Ueslei Marcelino / Reuters
Ueslei Marcelino / Reuters

Abner é fruto de um projeto social de Sorocaba e encontrou no boxe uma chance na vida

Brasileiro está na semifinal dos Jogos de Tóquio e já garantiu medalha de bronze; ele quer melhorar a condição da sua família com seu trabalho nos ringues; COB paga R$ 250 mil de prêmio pelo ouro

Wilson Baldini Jr., O Estado de S.Paulo

30 de julho de 2021 | 13h01

Com 1,93 metro e cerca de 90 quilos, Abner Teixeira não tem biótipo do boxeador brasileiro, mais presente nas categorias de menor peso. Mas sua habilidade e movimentação em cima no ringue, como ele tem feito aos 24 anos nos Jogos Olímpicos de Tóquio, impressionam os fãs na nobre arte. A cada luta vencida, ele se aproxima de seu objetivo: ajudar a família a melhorar de vida, comprar uma casa para sua mãe e se estabilizar nos ringues. Ele já garantiu o bronze em Tóquio.

Linhas extraídas:
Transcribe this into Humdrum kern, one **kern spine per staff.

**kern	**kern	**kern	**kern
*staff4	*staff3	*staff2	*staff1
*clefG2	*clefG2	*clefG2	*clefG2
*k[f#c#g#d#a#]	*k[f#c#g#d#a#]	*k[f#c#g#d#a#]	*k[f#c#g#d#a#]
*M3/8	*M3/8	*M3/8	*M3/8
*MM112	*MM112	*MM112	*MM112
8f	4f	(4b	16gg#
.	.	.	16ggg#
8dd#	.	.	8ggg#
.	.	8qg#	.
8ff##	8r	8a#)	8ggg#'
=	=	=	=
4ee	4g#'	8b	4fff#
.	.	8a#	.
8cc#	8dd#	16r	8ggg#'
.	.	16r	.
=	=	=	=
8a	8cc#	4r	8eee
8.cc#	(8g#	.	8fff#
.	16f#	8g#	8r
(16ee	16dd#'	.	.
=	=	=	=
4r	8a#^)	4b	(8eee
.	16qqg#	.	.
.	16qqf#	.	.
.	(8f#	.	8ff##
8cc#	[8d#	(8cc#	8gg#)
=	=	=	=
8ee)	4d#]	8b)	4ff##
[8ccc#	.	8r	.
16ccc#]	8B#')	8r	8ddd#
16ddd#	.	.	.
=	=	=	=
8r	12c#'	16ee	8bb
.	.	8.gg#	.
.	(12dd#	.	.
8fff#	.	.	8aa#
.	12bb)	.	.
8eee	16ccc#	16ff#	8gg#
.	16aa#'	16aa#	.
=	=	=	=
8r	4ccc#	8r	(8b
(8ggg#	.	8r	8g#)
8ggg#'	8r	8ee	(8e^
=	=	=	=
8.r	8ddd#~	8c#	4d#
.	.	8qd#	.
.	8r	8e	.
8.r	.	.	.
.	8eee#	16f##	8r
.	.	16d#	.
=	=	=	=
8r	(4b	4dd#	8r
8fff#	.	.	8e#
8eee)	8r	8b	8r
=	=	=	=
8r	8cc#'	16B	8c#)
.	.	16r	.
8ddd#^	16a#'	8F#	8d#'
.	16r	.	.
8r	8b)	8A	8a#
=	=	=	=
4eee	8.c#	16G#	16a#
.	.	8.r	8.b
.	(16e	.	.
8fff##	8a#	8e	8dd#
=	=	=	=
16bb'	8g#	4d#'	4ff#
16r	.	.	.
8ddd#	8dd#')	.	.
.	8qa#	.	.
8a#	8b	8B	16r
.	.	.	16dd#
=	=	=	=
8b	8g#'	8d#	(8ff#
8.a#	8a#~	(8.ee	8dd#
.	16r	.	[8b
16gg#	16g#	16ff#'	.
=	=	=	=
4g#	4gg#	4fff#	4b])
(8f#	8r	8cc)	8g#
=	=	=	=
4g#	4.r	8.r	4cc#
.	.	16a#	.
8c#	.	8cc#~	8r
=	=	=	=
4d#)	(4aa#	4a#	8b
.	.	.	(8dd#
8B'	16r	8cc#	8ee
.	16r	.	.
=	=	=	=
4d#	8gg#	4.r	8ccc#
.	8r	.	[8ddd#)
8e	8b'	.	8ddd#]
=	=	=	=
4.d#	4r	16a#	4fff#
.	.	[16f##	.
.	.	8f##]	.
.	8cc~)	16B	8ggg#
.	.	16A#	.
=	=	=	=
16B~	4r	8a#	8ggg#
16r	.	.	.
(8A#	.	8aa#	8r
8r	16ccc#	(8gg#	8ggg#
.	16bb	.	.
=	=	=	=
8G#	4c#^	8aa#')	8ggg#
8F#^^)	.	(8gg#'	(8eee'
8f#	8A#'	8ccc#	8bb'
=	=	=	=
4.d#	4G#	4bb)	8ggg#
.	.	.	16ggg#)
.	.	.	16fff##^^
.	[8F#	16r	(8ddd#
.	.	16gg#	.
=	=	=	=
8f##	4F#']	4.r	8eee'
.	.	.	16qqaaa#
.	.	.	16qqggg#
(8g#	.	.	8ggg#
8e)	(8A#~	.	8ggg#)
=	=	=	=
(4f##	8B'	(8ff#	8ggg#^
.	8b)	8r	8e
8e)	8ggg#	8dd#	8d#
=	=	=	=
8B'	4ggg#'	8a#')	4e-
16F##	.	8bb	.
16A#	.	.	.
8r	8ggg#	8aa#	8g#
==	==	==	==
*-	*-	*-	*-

O que fazer:
Por favor, transcreva na íntegra, sem nenhuma alteração, a matéria sobre o boxeador Abner Teixeira.

Resultado do exercício:
Ueslei Marcelino / Reuters
Ueslei Marcelino / Reuters

Abner é fruto de um projeto social de Sorocaba e encontrou no boxe uma chance na vida

Brasileiro está na semifinal dos Jogos de Tóquio e já garantiu medalha de bronze; ele quer melhorar a condição da sua família com seu trabalho nos ringues; COB paga R$ 250 mil de prêmio pelo ouro

Wilson Baldini Jr., O Estado de S.Paulo

30 de julho de 2021 | 13h01

Com 1,93 metro e cerca de 90 quilos, Abner Teixeira não tem biótipo do boxeador brasileiro, mais presente nas categorias de menor peso. Mas sua habilidade e movimentação em cima no ringue, como ele tem feito aos 24 anos nos Jogos Olímpicos de Tóquio, impressionam os fãs na nobre arte. A cada luta vencida, ele se aproxima de seu objetivo: ajudar a família a melhorar de vida, comprar uma casa para sua mãe e se estabilizar nos ringues. Ele já garantiu o bronze em Tóquio.